▶ **Die Aufgaben**:
A. Bitte schreib den Übungstext von „Gut, das ist“ bis hinunter zu „Klapprad gefreut hat.“ noch einmal ab und benenne dabei „Fitnesstrainerin“ in „Yogalehrerin“ um.
B. Worauf hatte sich Barbara laut Übungstext zum Geburtstag gefreut?
C. Nenne alle Darstellernamen, die im Übungstext in Klammern stehen.

Das ist die erste Grundannahme des Stücks, und sie hat es in sich: Stimmt es, dass wir toleranten, weltoffenen, empathischen Menschen den „Flüchtling“ gar nicht als realen Menschen wahrnehmen? Stimmt es, dass er nur der Vorwand ist, um unsere eigene Großzügigkeit herauszustellen, um über unsere eigenen Sehnsüchte und Ängste zu sprechen? Stimmt es, dass wir keinerlei Interesse haben an Informationen, sondern zugeschwappt werden wollen mit Wohlgefühl?

Barbara und Mario, Linda und Paul sind wirklich keine Ungustln. Als Bobos wie Du und ich kochen sie vegan, kaufen fair und achten auf ihre Fitness: „Ich sage: Zumba. Ich sage: Pilates. Ich sage: Crossfit. Ich sage: Balance-Swing. Ich sage: Mixed-Martial-Arts-Body-Combats. Ich sage: Bokwa. Ich sage: Cortex. Und vor allem sage ich: Yoga.“

Gut, das ist Linda (Anú Anjuli Sikowits), Fitnesstrainerin von Beruf. Ihr Mann Paul (Jan Westphal) hält sich da eher ans Weinglas und schwärmt mit dem Nachbarn Mario (Gottfried Neuner) von einem riesigen Flachbildschirm, „praktisch eine Kinoleinwand.“ Das „geile Teil“ kriegt Barbara (Anja Pölzl) zum Geburtstag geschenkt – wo sie sich doch so auf ein Klapprad gefreut hat.

▶ **Auszüge aus Datensätzen**:

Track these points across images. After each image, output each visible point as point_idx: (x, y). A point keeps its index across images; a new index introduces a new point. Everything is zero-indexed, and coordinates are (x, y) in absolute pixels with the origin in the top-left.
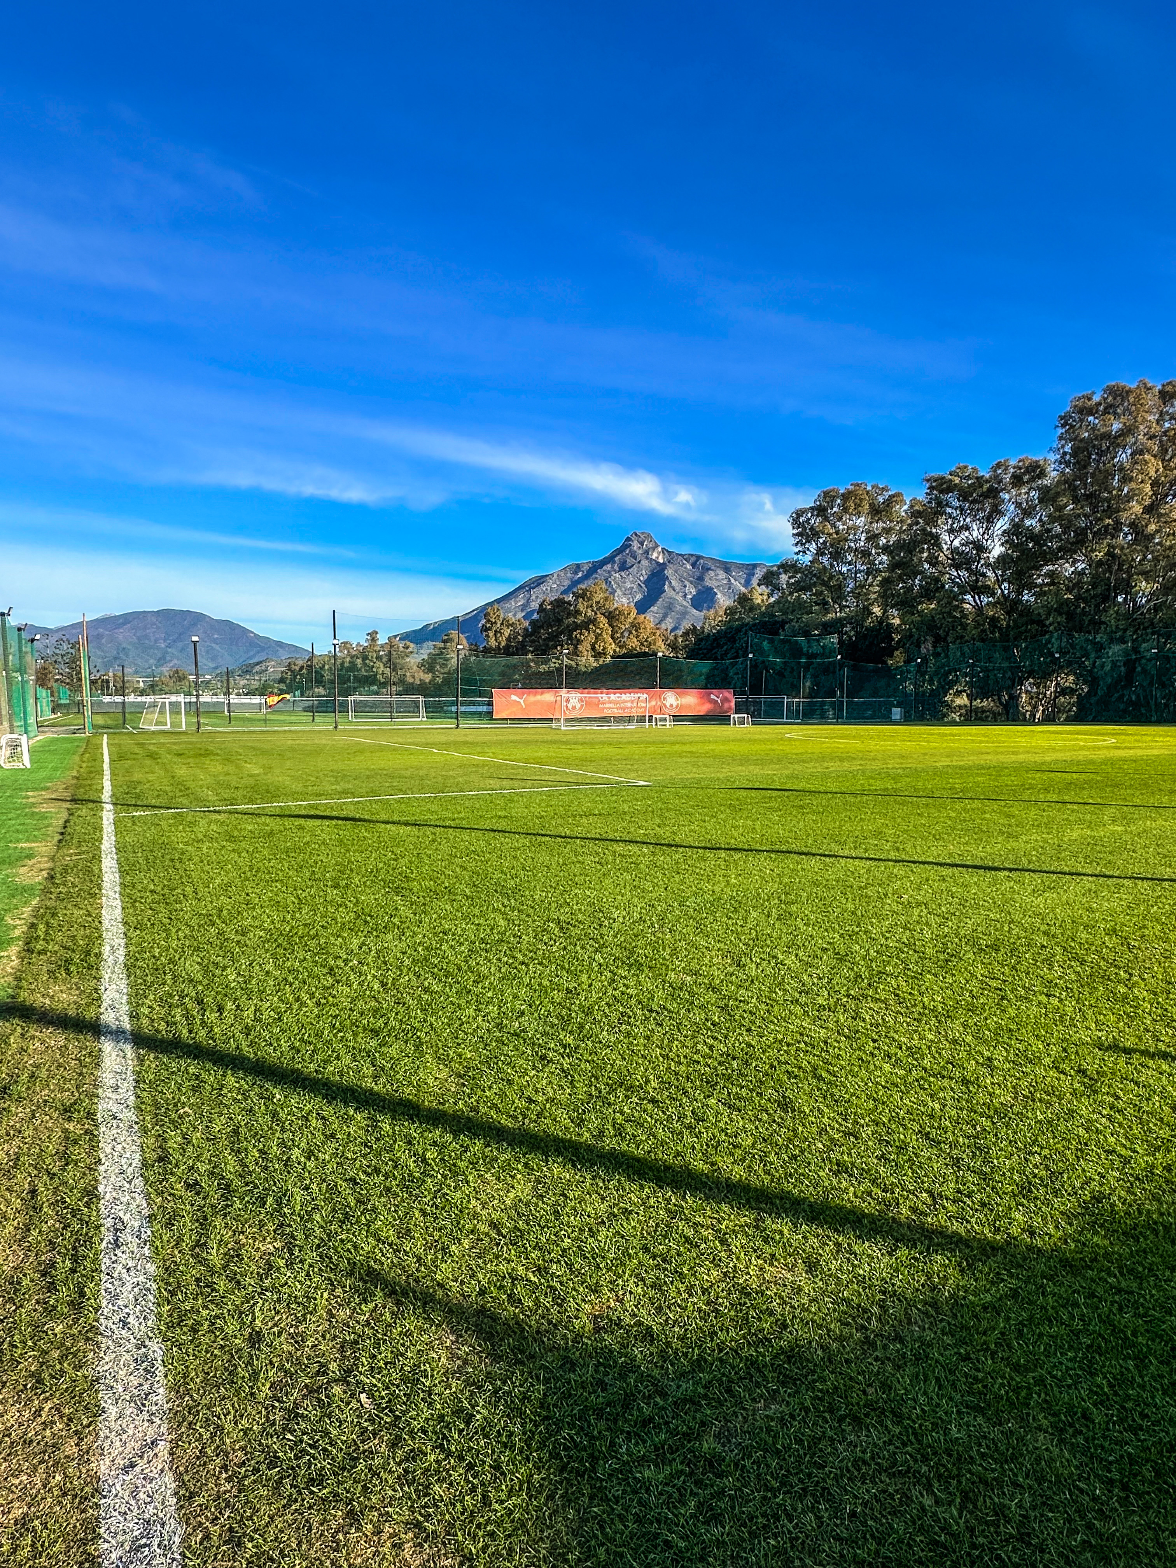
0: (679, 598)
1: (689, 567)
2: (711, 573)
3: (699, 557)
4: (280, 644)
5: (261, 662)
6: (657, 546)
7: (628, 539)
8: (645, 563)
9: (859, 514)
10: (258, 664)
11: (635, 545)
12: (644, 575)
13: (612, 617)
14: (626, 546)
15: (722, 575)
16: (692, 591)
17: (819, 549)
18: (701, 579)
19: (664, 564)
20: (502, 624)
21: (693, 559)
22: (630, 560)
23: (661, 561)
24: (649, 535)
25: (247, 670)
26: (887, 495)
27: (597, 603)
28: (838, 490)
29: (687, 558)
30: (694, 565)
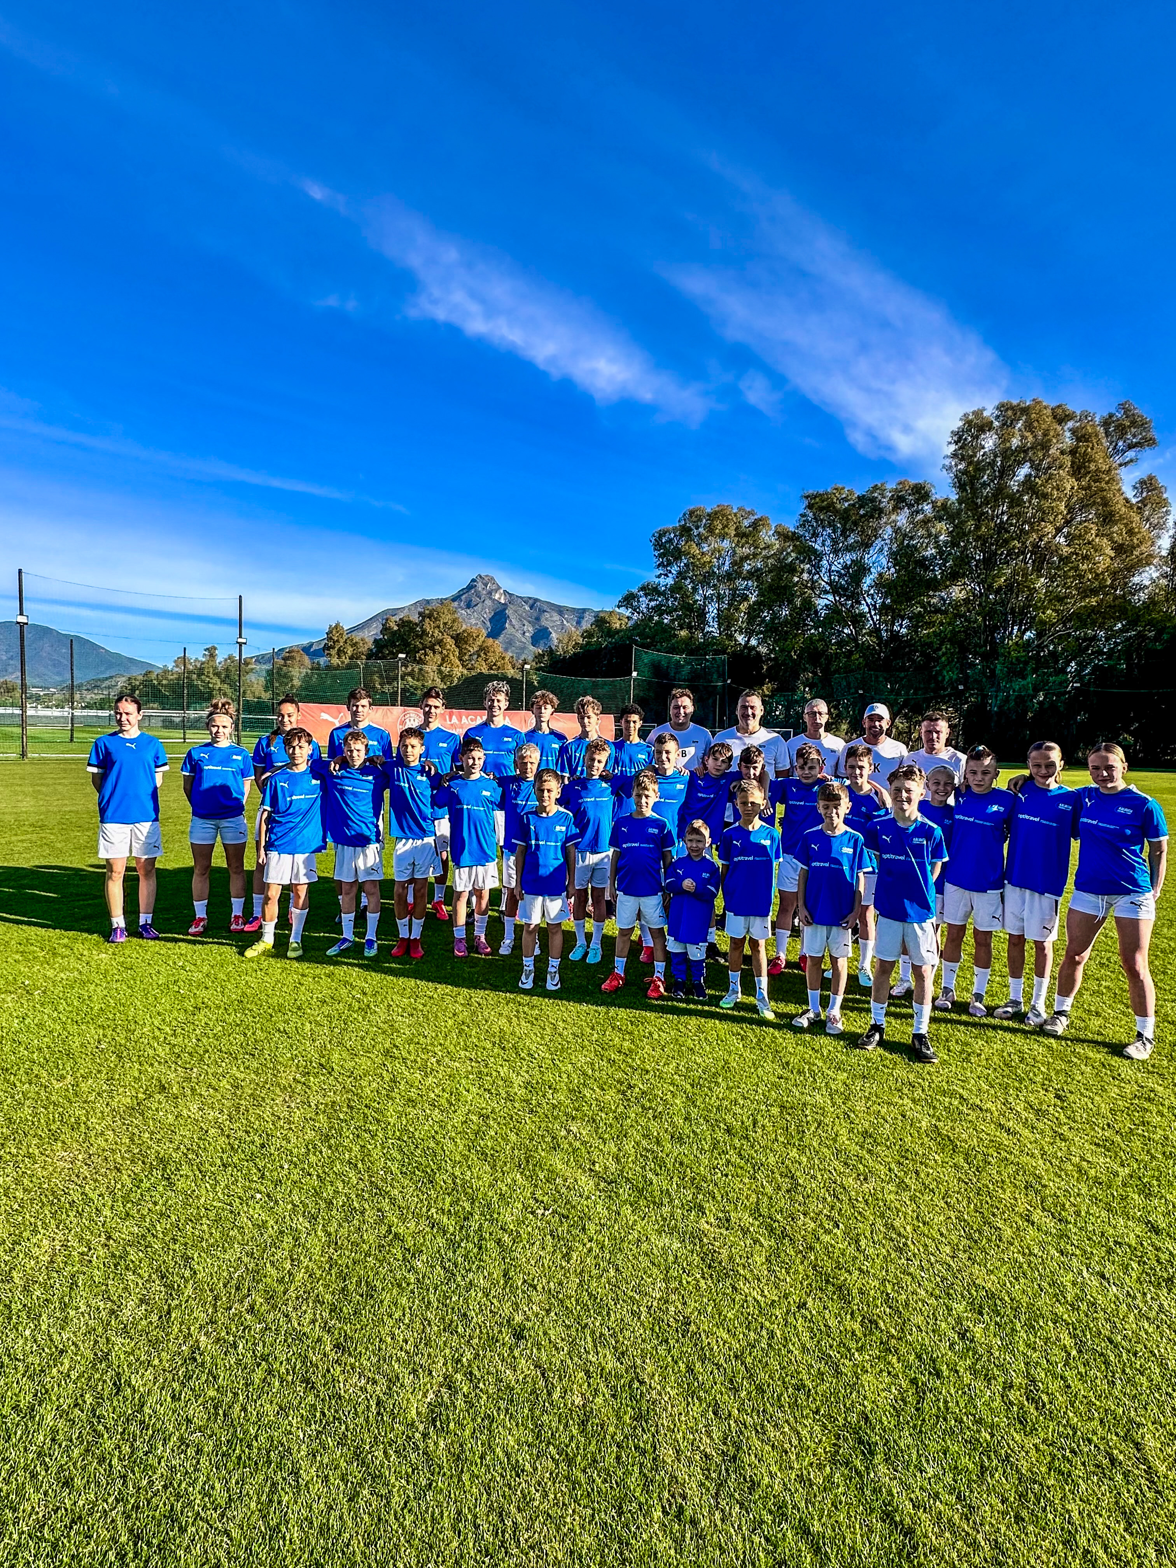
0: (519, 635)
1: (527, 608)
2: (547, 615)
3: (536, 600)
4: (131, 660)
5: (111, 677)
6: (499, 588)
7: (473, 580)
8: (488, 602)
9: (723, 537)
10: (107, 679)
11: (480, 586)
12: (488, 615)
13: (459, 640)
14: (470, 587)
15: (556, 617)
16: (530, 630)
17: (680, 573)
18: (538, 619)
19: (505, 604)
20: (346, 642)
21: (531, 602)
22: (475, 599)
23: (503, 601)
24: (492, 578)
25: (95, 686)
26: (752, 518)
27: (445, 624)
28: (704, 509)
29: (526, 600)
30: (531, 607)
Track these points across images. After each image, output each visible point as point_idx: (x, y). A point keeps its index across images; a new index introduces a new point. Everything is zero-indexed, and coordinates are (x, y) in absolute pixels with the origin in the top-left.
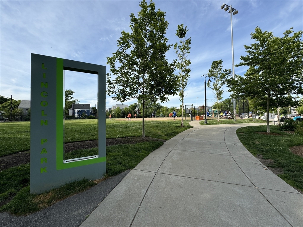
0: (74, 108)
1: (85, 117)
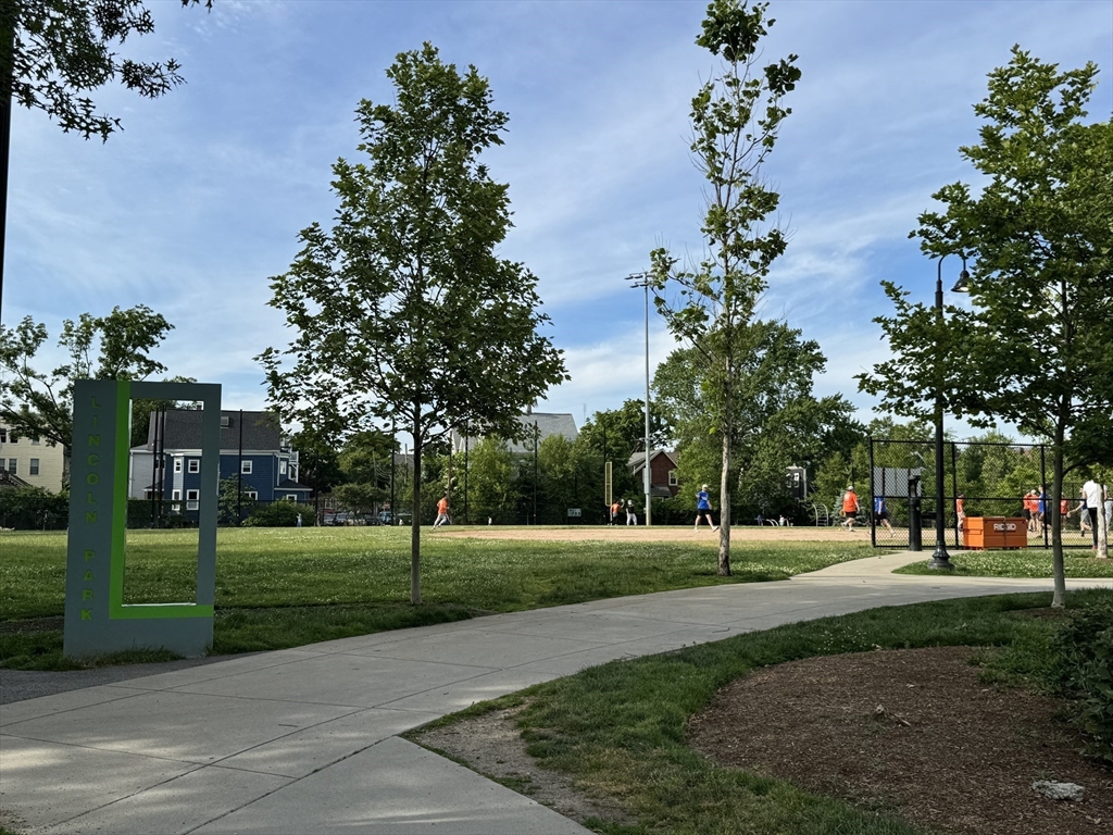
0: (162, 443)
1: (238, 508)
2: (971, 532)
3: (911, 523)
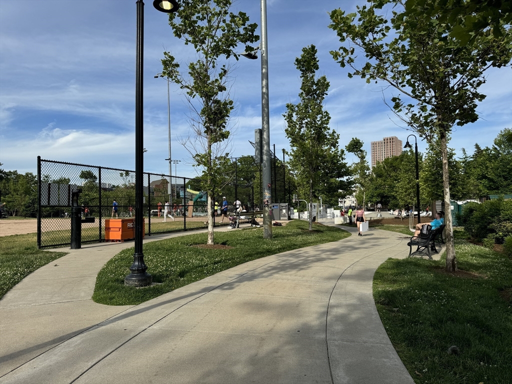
2: (112, 229)
3: (74, 226)
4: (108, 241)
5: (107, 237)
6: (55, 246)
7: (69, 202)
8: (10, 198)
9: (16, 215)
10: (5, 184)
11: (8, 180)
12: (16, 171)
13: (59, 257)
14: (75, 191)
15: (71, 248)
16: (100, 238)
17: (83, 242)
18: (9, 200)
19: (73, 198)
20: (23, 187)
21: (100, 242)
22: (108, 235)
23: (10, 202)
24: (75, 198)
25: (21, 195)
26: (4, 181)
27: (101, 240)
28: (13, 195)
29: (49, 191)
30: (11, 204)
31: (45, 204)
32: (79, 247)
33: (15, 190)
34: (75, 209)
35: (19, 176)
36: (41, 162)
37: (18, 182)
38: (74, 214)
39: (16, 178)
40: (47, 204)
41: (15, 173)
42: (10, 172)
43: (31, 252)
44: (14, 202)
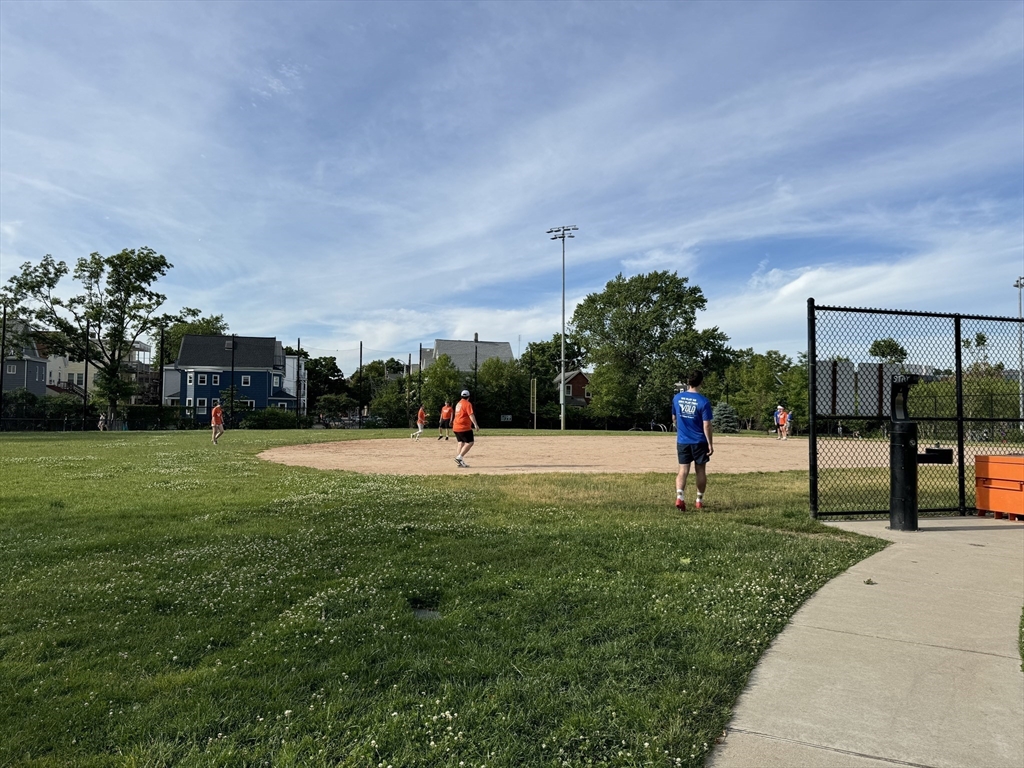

▶ **Antworten je Aufgabe**:
A.
Gut, das ist Linda (Anú Anjuli Sikowits), Yogalehrerin von Beruf. Ihr Mann Paul (Jan Westphal) hält sich da eher ans Weinglas und schwärmt mit dem Nachbarn Mario (Gottfried Neuner) von einem riesigen Flachbildschirm, „praktisch eine Kinoleinwand.“ Das „geile Teil“ kriegt Barbara (Anja Pölzl) zum Geburtstag geschenkt – wo sie sich doch so auf ein Klapprad gefreut hat.

B. Auf ein Klapprad.

C. Anú Anjuli Sikowits, Jan Westphal, Gottfried Neuner, Anja Pölzl